In order for the principle of conservation of momentum to hold true, the system must be isolated and there must be no external forces acting on it. In this case, the particle is moving along a circular path and there is a centripetal force acting on it, which is provided by the tension in the string. This force is directed towards the center of the circle and its magnitude is given by mv^2/r. Since this force is not acting on the particle at the two different points, the system is not truly isolated and the principle of conservation of momentum does not apply.

Additionally, it is important to note that angular momentum is a vector quantity and its direction also plays a role in its conservation. In this scenario, the direction of the angular momentum changes as the particle moves along the circular path, further contributing to the difference in its value at different points.

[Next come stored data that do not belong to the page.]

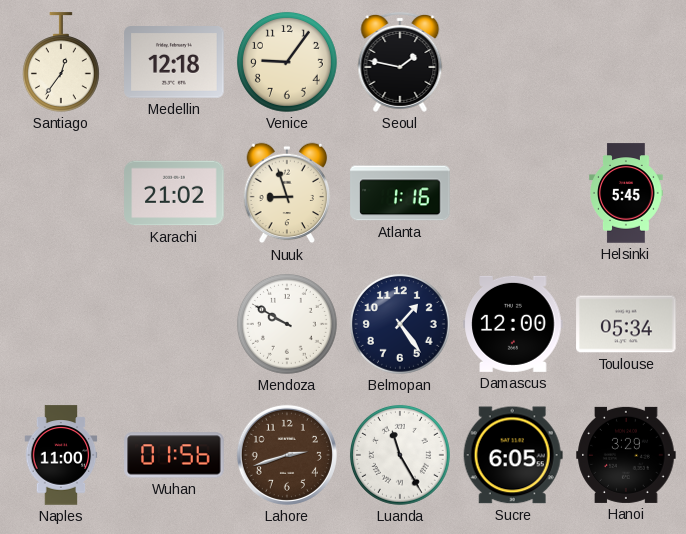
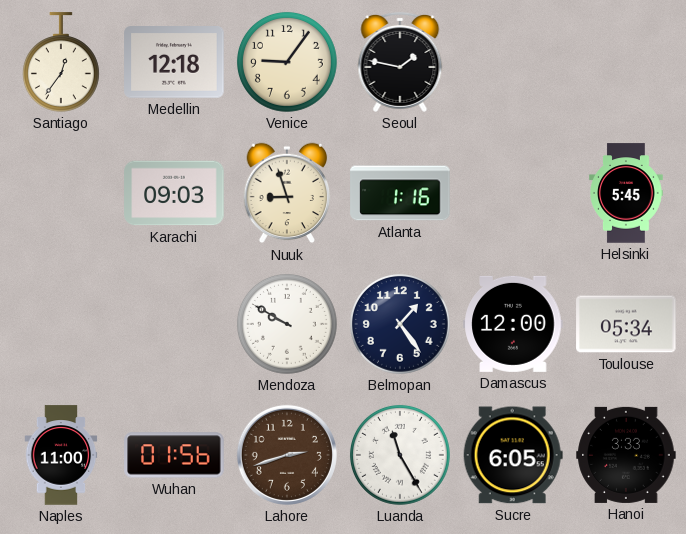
Karachi: 21:02 -> 09:03
Hanoi: 3:29 -> 3:33
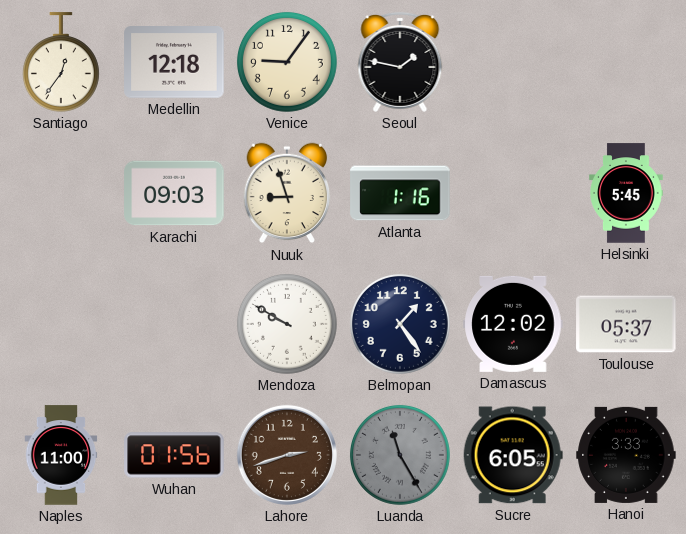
Damascus: 12:00 -> 12:02
Toulouse: 05:34 -> 05:37
Luanda dial: white -> grey
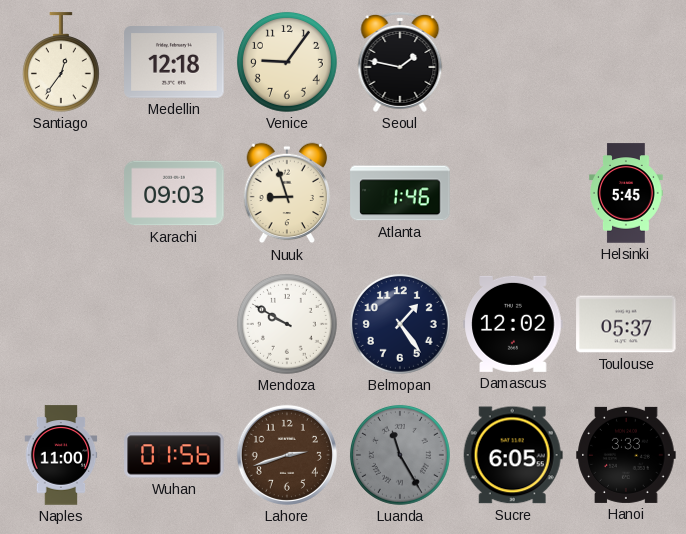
Atlanta: 1:16 -> 1:46
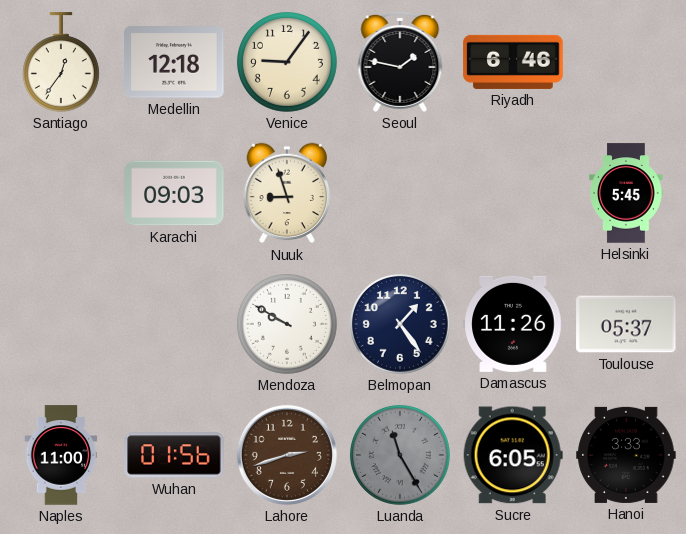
Riyadh: none -> 6:46
Atlanta: 1:46 -> none
Damascus: 12:02 -> 11:26
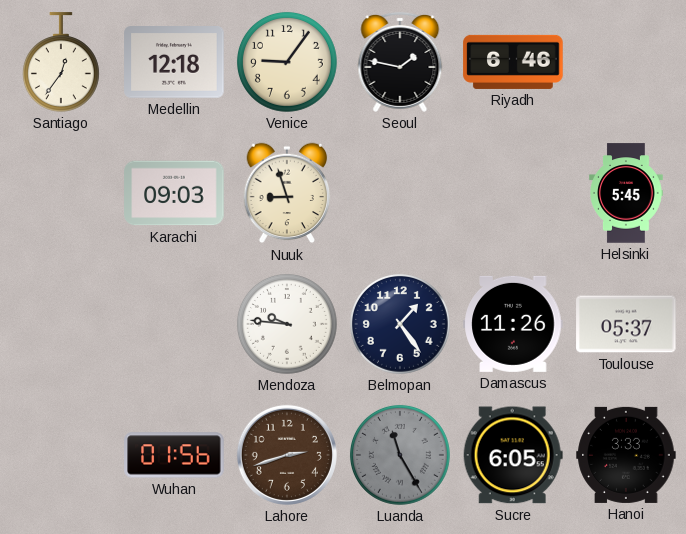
Mendoza: 9:50 -> 9:46
Naples: 11:00 -> none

In conclusion, while it may seem that angular momentum is not conserved in every reference frame, it is important to consider all the factors at play in a given system. In most cases, conservation of momentum holds true and it is a fundamental principle in understanding the behavior of physical systems.
 

1. What is the conservation of momentum?

The conservation of momentum is a fundamental principle in physics that states that the total momentum of a closed system remains constant over time, regardless of any external forces acting on the system.

2. Why is conservation of momentum not universal?

The conservation of momentum is not universal because it only applies to isolated systems where there are no external forces acting on the system. In real-world situations, there are often external forces present that can change the momentum of a system, making it not completely conserved.

3. What are some examples of conservation of momentum not being universal?

One example is when a rocket is launched into space. The rocket's momentum changes due to the force of the rocket engines, which are external to the system. Another example is when a car crashes into a wall. The car's momentum changes due to the external force of the wall.

4. How does the law of conservation of energy relate to the conservation of momentum?

The law of conservation of energy states that energy cannot be created or destroyed, only transferred or converted from one form to another. This is related to the conservation of momentum because when momentum is not conserved, it means that energy is being transferred or converted, violating the law of conservation of energy.

5. Can conservation of momentum ever be violated?

In isolated systems where there are no external forces present, the conservation of momentum will always hold true. However, in real-world situations, there can be external forces that can change the momentum of a system, making it not completely conserved. This can make it seem like the conservation of momentum is being violated, but in reality, it is just not applicable to the specific situation.